Proportional voting is different. As described above, any group of voters making up about one-third of the city or district would be able to elect one of the three representatives. More voters would have a say in who goes to City Hall, and the three winners would be diverse, representing different groups of voters.
Yes, Portlanders are willing to elect non-white-male candidates, but on the whole, even in the most recent years, they have not (see bar chart, above). Proportional voting would give good candidates a chance to compete and and more voters a chance to be heard.
Terry Harris
Yes, Baltimore used “bloc voting”, but I think that points out a different problem for proportional voting. In Baltimore, people had three votes, because they had three representatives. In proportional voting, you’d have three representatives representing you and your district, but “any group of one-third of the district” is effectively voting for only one favorite. Sure, you might get your favorite but your district still has two complete jerks ALSO representing you and your district. Ultimately, the best practitioners of the old campaign game theory will adapt to the new campaign game theory and will still win their share.

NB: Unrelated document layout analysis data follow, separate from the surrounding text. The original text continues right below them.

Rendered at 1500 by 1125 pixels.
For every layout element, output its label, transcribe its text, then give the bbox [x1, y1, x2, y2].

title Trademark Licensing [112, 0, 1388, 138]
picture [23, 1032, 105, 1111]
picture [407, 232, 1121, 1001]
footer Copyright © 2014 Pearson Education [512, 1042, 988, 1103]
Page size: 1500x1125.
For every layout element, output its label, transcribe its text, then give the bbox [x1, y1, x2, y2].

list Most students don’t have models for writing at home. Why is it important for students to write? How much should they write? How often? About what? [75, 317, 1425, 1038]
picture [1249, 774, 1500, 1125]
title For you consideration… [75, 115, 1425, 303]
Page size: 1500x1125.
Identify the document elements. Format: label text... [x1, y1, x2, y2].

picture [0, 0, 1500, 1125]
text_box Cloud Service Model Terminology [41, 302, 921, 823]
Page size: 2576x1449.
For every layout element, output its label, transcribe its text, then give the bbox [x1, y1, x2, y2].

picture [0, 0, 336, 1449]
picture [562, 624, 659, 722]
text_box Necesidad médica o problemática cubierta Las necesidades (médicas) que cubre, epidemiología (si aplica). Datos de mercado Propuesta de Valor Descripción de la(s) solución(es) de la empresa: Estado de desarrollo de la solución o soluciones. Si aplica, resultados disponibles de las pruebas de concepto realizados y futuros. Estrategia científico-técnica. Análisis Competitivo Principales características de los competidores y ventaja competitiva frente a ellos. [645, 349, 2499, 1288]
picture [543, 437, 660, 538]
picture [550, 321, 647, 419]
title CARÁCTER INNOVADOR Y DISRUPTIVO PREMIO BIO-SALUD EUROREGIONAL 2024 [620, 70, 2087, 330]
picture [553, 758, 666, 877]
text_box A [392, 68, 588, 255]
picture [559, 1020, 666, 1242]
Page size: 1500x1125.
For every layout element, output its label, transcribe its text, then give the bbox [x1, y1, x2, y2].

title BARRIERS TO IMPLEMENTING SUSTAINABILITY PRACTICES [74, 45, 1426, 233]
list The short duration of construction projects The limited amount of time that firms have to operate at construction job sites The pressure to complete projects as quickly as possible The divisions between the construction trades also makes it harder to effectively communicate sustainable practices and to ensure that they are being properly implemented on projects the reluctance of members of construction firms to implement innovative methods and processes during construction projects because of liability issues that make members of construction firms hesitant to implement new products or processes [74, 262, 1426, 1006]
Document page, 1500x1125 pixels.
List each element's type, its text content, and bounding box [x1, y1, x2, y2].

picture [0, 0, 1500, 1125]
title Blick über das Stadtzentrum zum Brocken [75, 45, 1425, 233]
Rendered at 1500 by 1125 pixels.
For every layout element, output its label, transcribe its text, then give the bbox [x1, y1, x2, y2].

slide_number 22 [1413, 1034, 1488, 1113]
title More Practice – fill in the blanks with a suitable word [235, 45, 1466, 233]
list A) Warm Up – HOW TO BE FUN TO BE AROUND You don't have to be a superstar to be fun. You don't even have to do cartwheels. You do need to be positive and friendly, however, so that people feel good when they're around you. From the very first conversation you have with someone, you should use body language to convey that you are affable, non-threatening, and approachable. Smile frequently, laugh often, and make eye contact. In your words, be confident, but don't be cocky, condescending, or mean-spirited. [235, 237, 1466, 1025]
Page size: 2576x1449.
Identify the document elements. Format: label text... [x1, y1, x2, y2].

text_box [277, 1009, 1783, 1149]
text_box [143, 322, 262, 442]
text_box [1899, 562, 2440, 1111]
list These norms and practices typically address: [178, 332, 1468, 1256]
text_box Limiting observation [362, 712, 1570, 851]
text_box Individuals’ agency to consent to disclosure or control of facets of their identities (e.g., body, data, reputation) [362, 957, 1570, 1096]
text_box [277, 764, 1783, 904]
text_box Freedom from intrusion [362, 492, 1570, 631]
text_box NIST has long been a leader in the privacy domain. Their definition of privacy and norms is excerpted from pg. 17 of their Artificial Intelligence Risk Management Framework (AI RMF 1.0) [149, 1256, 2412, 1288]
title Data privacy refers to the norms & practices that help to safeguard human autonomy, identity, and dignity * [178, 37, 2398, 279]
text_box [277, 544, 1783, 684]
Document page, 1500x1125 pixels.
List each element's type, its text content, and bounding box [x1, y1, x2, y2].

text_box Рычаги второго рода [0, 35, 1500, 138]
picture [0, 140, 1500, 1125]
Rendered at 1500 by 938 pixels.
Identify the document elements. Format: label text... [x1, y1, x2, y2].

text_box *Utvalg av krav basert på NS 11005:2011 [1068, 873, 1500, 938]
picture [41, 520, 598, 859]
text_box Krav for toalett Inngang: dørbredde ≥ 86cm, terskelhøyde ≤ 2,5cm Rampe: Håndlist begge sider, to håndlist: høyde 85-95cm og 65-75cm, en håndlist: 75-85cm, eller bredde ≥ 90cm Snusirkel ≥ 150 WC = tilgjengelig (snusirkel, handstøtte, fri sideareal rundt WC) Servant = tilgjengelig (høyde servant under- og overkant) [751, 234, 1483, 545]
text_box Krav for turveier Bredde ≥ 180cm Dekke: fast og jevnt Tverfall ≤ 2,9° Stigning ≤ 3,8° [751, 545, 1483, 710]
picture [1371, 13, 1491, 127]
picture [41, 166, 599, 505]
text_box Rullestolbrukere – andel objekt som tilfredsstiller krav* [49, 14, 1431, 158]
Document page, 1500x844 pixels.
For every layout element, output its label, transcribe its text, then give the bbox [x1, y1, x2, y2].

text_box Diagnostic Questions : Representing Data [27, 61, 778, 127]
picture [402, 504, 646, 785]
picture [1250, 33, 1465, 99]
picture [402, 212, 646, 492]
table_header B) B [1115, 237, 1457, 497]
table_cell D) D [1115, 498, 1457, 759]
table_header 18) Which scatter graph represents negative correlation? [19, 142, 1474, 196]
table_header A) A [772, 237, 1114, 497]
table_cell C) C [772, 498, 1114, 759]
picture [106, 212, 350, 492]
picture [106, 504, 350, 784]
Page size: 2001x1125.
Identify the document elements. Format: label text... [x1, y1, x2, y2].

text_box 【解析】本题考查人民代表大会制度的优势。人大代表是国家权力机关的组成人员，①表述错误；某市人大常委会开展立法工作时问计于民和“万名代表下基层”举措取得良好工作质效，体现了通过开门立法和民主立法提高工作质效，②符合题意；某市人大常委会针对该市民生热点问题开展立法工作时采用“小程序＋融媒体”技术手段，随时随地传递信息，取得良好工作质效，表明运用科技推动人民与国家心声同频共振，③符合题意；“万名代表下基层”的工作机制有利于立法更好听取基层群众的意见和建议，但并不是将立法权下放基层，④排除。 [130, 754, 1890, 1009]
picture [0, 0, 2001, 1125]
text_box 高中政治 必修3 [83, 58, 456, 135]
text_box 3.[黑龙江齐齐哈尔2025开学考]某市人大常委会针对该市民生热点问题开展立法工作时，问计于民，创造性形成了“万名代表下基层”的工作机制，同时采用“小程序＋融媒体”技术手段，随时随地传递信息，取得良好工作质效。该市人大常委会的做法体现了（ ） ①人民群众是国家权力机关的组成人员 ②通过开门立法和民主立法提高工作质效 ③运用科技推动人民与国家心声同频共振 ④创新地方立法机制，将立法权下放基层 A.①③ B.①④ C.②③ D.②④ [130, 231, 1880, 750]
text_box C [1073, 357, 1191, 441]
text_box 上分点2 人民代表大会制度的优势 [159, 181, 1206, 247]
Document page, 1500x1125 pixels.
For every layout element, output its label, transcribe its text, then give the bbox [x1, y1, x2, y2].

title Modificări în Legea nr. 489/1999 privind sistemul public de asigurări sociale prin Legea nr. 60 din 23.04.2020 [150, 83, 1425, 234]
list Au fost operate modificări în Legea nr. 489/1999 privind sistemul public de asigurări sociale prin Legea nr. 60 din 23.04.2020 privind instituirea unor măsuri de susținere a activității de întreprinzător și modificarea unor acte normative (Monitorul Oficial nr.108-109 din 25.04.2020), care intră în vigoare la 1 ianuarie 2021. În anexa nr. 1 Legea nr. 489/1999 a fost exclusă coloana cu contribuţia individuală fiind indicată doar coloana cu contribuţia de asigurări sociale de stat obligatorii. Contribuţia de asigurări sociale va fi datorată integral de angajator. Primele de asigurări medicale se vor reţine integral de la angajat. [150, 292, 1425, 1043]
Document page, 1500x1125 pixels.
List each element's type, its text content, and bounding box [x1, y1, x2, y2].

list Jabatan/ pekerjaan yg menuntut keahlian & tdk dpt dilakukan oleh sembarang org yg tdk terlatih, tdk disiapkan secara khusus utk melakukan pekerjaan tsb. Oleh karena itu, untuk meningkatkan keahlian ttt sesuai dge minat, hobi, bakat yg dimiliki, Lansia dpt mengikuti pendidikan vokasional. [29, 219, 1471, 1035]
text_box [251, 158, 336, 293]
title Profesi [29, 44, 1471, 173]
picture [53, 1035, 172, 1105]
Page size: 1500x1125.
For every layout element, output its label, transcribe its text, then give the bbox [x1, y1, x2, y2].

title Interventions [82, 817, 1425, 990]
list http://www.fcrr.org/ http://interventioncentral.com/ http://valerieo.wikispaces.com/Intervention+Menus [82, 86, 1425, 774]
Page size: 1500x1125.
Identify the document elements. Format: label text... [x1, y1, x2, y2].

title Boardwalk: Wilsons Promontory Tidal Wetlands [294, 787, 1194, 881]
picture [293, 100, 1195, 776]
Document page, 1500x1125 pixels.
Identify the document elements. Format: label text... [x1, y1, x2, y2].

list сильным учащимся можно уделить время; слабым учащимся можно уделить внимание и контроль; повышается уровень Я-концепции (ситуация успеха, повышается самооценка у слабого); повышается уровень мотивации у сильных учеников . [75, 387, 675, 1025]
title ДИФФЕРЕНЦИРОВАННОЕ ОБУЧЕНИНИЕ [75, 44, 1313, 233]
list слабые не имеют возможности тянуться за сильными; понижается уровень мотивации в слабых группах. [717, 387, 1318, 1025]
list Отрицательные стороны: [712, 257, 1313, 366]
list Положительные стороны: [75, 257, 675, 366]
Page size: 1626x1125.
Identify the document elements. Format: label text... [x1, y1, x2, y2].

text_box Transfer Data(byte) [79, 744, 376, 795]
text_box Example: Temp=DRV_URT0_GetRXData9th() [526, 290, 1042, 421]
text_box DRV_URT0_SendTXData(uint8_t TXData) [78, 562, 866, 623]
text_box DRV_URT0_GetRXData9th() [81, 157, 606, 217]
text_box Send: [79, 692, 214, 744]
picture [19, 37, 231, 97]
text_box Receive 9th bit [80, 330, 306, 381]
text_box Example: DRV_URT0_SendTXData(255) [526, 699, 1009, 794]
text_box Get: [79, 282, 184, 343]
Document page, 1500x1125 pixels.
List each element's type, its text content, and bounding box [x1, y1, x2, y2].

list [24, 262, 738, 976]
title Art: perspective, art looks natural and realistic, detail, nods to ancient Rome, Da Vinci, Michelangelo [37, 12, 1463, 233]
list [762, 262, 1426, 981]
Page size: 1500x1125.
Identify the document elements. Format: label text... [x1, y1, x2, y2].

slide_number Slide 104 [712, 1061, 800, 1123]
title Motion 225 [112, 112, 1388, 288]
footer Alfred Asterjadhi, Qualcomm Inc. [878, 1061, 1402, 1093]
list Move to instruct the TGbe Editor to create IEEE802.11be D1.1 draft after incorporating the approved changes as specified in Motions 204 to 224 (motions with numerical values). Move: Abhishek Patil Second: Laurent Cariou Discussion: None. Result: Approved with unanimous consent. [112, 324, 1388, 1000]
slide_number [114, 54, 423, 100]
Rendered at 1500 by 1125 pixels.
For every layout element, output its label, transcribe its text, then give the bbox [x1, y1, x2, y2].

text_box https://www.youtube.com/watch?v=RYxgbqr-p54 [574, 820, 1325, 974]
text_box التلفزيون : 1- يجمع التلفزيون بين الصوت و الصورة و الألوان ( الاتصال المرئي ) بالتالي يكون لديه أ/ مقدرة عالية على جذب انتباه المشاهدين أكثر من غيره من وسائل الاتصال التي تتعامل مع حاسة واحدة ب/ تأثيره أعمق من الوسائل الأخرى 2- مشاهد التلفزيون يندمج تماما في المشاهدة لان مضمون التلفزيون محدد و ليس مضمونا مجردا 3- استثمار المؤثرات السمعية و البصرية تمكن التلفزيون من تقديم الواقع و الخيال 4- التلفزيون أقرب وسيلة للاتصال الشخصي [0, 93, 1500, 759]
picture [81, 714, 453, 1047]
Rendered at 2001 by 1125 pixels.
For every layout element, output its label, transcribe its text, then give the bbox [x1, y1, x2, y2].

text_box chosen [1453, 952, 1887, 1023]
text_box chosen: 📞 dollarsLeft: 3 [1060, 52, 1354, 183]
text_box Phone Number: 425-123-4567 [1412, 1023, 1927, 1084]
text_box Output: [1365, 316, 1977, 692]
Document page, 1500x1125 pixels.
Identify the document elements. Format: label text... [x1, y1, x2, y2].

The problem is that the representation won’t materially change. By gamifying the elections, you get two well-funded red guys elected and voting as a block, outvoting your favorite green guy every time. And still NONE of them are individually accountable to (or doing constituent service for) anyone in your neighborhood. This is essentially still the same governance problem that Baltimore voters needed to correct by ballot initiative.
As I said, it’s the representation that matters. Single member districts offer obvious and direct lines of accountability. And appropriately-sized districts can offer obvious and direct lines of accountability to a neighborhood scale. These two simple changes greatly improved Baltimore’s political environment. And it’s precisely this accountability that’s missing in Portland now. I worry that insisting on multi-member districts, proportional voting or not, not only defeats the accountability purposes, but will also result in districts far too large for much needed street-level influence.